I'm not quite clear on how you know the hash of a record in a fact table ahead of time such that it helps with your updates.

Mike C SSC-Insane Points: 23224 More actions · Answer 15

tarquin (4/16/2010)

Quoting "The Microsoft Data Warehouse Toolkit" by Ross and Kimball pg 245: "...This is a common technique for high performance dimension change management. Compute the hashes and store them in the dimension table. Then compute the hashes on the incoming rowset and compare to stored values. The comparison on a single, relatively short string column is far more efficient than pair wise comparison on dozens of seperate columns."

So this technique can be used to do difference checking for dimensions and also attempt to speed up updates onto fact records in specific cases although I do admit this is stretching the above mentioned quote a bit.

Fact data that has been written to a datawarehouse typicall does not change i.e. is not updated, it is flagged as non-current, or deleted or just left alone and reloaded data has a more recent load date. Updates are very very slow on fact tables that are very large. In our case when we reload a fact record we flag the existing record as non-current by updating a bit field to false - this hides the "old" record in our views used to expose the data (Kimball recommends DWH data is always exposed via views to abstract the underlying structure). So the challenge we face is to quickly find previously loaded records and update the bit flag and then load the new record. In this scenario its better to use the hash or checkum over hash value as the leading column of an index to find these records rather than match on multiple incoming logical keys. The does depend on the nature of the data and in some cases the logical key has the same cardinality as the hash value (when you load a small volume per day and effective date ends up being unique). You would need to check and see if you can significalty improve the cardinality of the index using a hash value.

Quoting "Mike C": The only way Kimball's generalized suggestions will work is if you compute TWO hashes per row.
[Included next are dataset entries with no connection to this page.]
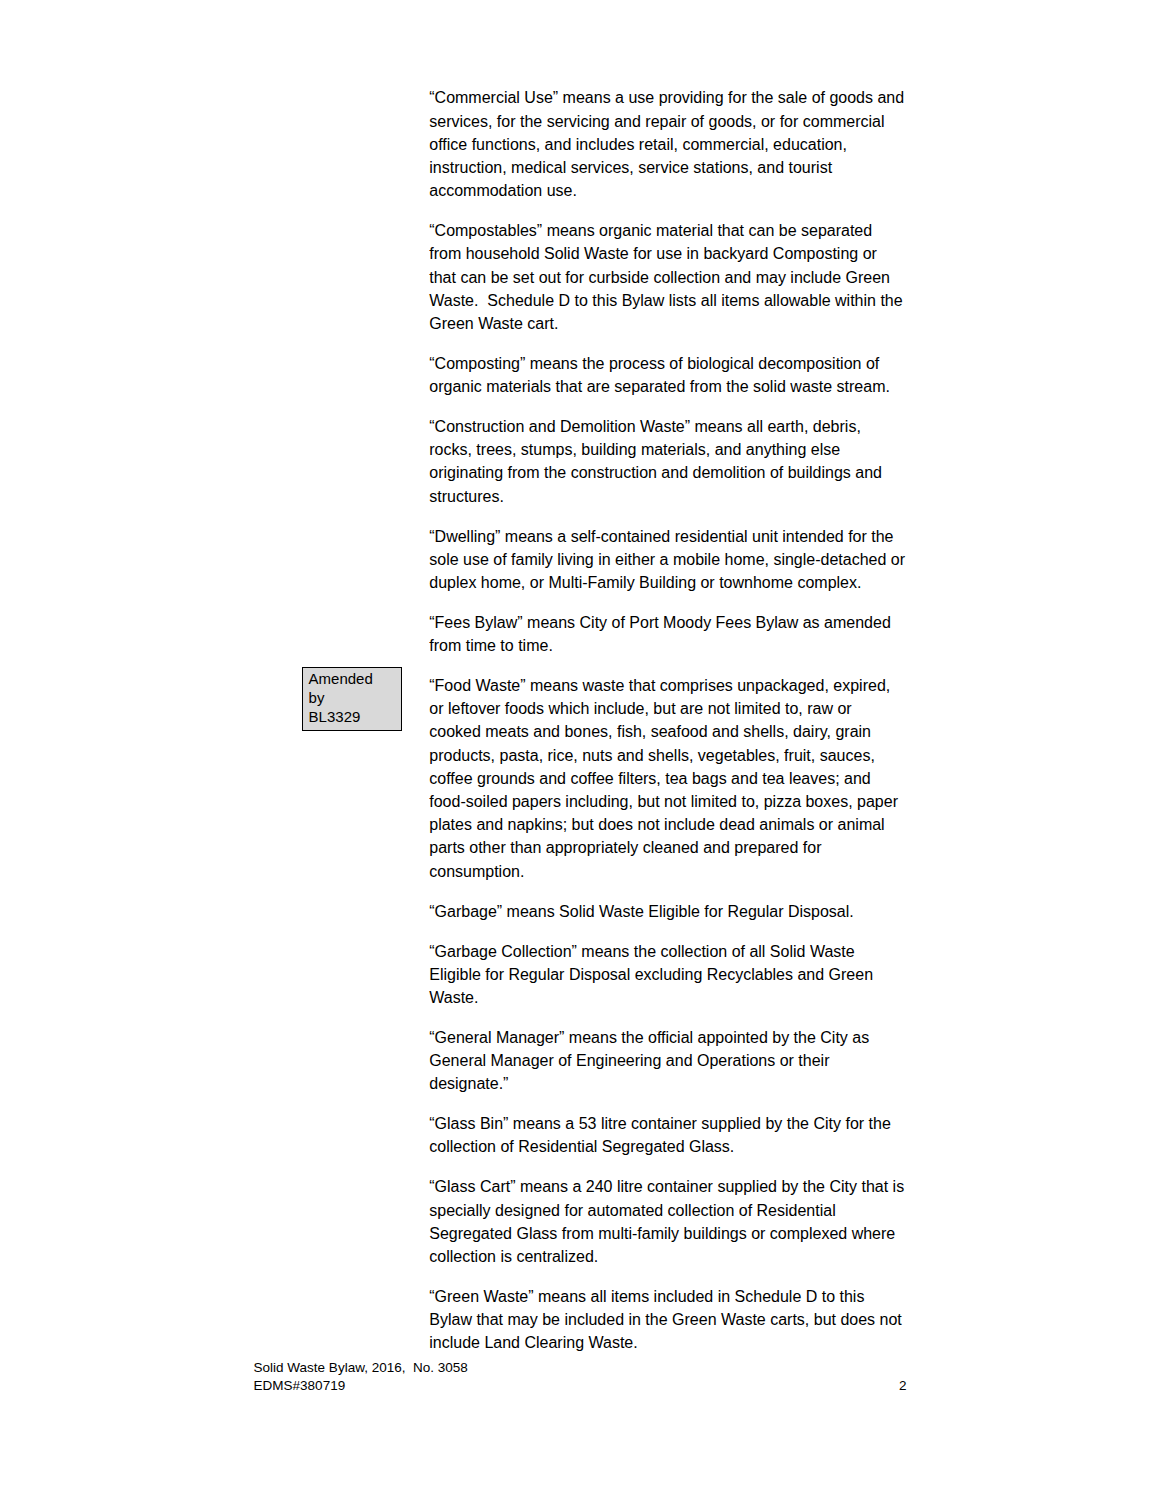Amended
by
BL3329
“Commercial Use” means a use providing for the sale of goods and services, for the servicing and repair of goods, or for commercial office functions, and includes retail, commercial, education, instruction, medical services, service stations, and tourist accommodation use.
“Compostables” means organic material that can be separated from household Solid Waste for use in backyard Composting or that can be set out for curbside collection and may include Green Waste. Schedule D to this Bylaw lists all items allowable within the Green Waste cart.
“Composting” means the process of biological decomposition of organic materials that are separated from the solid waste stream.
“Construction and Demolition Waste” means all earth, debris, rocks, trees, stumps, building materials, and anything else originating from the construction and demolition of buildings and structures.
“Dwelling” means a self-contained residential unit intended for the sole use of family living in either a mobile home, single-detached or duplex home, or Multi-Family Building or townhome complex.
“Fees Bylaw” means City of Port Moody Fees Bylaw as amended from time to time.
“Food Waste” means waste that comprises unpackaged, expired, or leftover foods which include, but are not limited to, raw or cooked meats and bones, fish, seafood and shells, dairy, grain products, pasta, rice, nuts and shells, vegetables, fruit, sauces, coffee grounds and coffee filters, tea bags and tea leaves; and food-soiled papers including, but not limited to, pizza boxes, paper plates and napkins; but does not include dead animals or animal parts other than appropriately cleaned and prepared for consumption.
“Garbage” means Solid Waste Eligible for Regular Disposal.
“Garbage Collection” means the collection of all Solid Waste Eligible for Regular Disposal excluding Recyclables and Green Waste.
“General Manager” means the official appointed by the City as General Manager of Engineering and Operations or their designate.”
“Glass Bin” means a 53 litre container supplied by the City for the collection of Residential Segregated Glass.
“Glass Cart” means a 240 litre container supplied by the City that is specially designed for automated collection of Residential Segregated Glass from multi-family buildings or complexed where collection is centralized.
“Green Waste” means all items included in Schedule D to this Bylaw that may be included in the Green Waste carts, but does not include Land Clearing Waste.
Solid Waste Bylaw, 2016, No. 3058 EDMS#380719
2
That might be why he indicated you'd be computing "hashes" in your quote above.

Consider the process. You have an inbound row. The first step is you need to locate the matching row (based on natural key/business key) in the target dimension table. You can generate a hash of the natural key/business key column(s) for this purpose. In that instance it makes sense to create an index with that hash column as the leading column. Apart from that it makes no sense at all. This provides no better cardinality than a unique constraint on the natural key/business key columns. Very rarely have I encountered natural keys in dimension tables that were "dozens of columns".

Now consider the second step which is to determine whether the non-key columns of an existing row have changed. For this you need to calculate a hash on the non-key columns and compare. Once you've located your data in the table with the first hash you have to comape the non-key column hashes to actually detect changes. Cardinality is not an issue at that point, you're comparing 1 column of 1 row to 1 column of 1 row.

I take exception to Kimball's point about the efficiency of comparing one (binary) string value, etc., for this reason: your natural key for a dimension might be an integer, a varchar(10) or even some combination of fields like (int, int, char(4)). An MD5 hash is 16 bytes long. An int is 4 bytes long. It's doubtful you'll achieve better performance comparing one 16 byte binary column as opposed to comparing one (or two or three or four) int columns, char(4) columns, etc.

Kimball writes some interesting books, from an academic perspective. If you really want to see how and if it works in the real world, implement it yourself and give it a go.